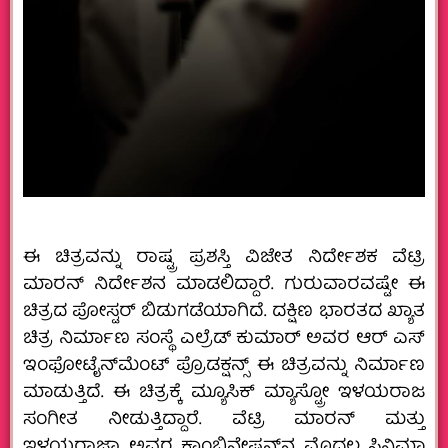
ಈ ಚಿತ್ರವನ್ನು ರಾಷ್ಟ್ರ ಪ್ರಶಸ್ತಿ ವಿಜೇತ ನಿರ್ದೇಶಕ ವೆಟ್ರಿ
ಮಾರನ್ ನಿರ್ದೇಶನ ಮಾಡಲಿದ್ದಾರೆ. ಗುರುವಾರವಷ್ಟೇ ಈ
ಚಿತ್ರದ ಪೋಸ್ಟರ್​ ಬಿಡುಗಡೆಯಾಗಿದೆ. ದಕ್ಷಿಣ ಭಾರತದ ಖ್ಯಾತ
ಚಿತ್ರ ನಿರ್ಮಾಣ ಸಂಸ್ಥೆ ಎಲ್ರೆಡ್​ ಕುಮಾರ್​ ಅವರ ಆರ್​ ಎಸ್​
ಇಂಫೋಟೈನ್​​ಮೆಂಟ್​ ಪ್ರೊಡಕ್ಷನ್ಸ್ ಈ ಚಿತ್ರವನ್ನು ನಿರ್ಮಾಣ
ಮಾಡುತ್ತಿದೆ. ಈ ಚಿತ್ರಕ್ಕೆ ಮ್ಯೂಸಿಕ್ ಮ್ಯಾಸ್ಟ್ರೋ ಇಳಯರಾಜ
ಸಂಗೀತ ನೀಡುತ್ತಿದ್ದಾರೆ. ವೆಟ್ರಿ ಮಾರನ್ ಮತ್ತು
ಇಳಯರಾಜಾ ಅವರ ಕಾಂಬಿನೇಷನ್‌ನ ಮೊದಲ ಸಿನಿಮಾ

- _Exercise objective_:
Give back the listing exactly, without a single picture.

- _Response to this task_:
ಈ ಚಿತ್ರವನ್ನು ರಾಷ್ಟ್ರ ಪ್ರಶಸ್ತಿ ವಿಜೇತ ನಿರ್ದೇಶಕ ವೆಟ್ರಿ
ಮಾರನ್ ನಿರ್ದೇಶನ ಮಾಡಲಿದ್ದಾರೆ. ಗುರುವಾರವಷ್ಟೇ ಈ
ಚಿತ್ರದ ಪೋಸ್ಟರ್​ ಬಿಡುಗಡೆಯಾಗಿದೆ. ದಕ್ಷಿಣ ಭಾರತದ ಖ್ಯಾತ
ಚಿತ್ರ ನಿರ್ಮಾಣ ಸಂಸ್ಥೆ ಎಲ್ರೆಡ್​ ಕುಮಾರ್​ ಅವರ ಆರ್​ ಎಸ್​
ಇಂಫೋಟೈನ್​​ಮೆಂಟ್​ ಪ್ರೊಡಕ್ಷನ್ಸ್ ಈ ಚಿತ್ರವನ್ನು ನಿರ್ಮಾಣ
ಮಾಡುತ್ತಿದೆ. ಈ ಚಿತ್ರಕ್ಕೆ ಮ್ಯೂಸಿಕ್ ಮ್ಯಾಸ್ಟ್ರೋ ಇಳಯರಾಜ
ಸಂಗೀತ ನೀಡುತ್ತಿದ್ದಾರೆ. ವೆಟ್ರಿ ಮಾರನ್ ಮತ್ತು
ಇಳಯರಾಜಾ ಅವರ ಕಾಂಬಿನೇಷನ್‌ನ ಮೊದಲ ಸಿನಿಮಾ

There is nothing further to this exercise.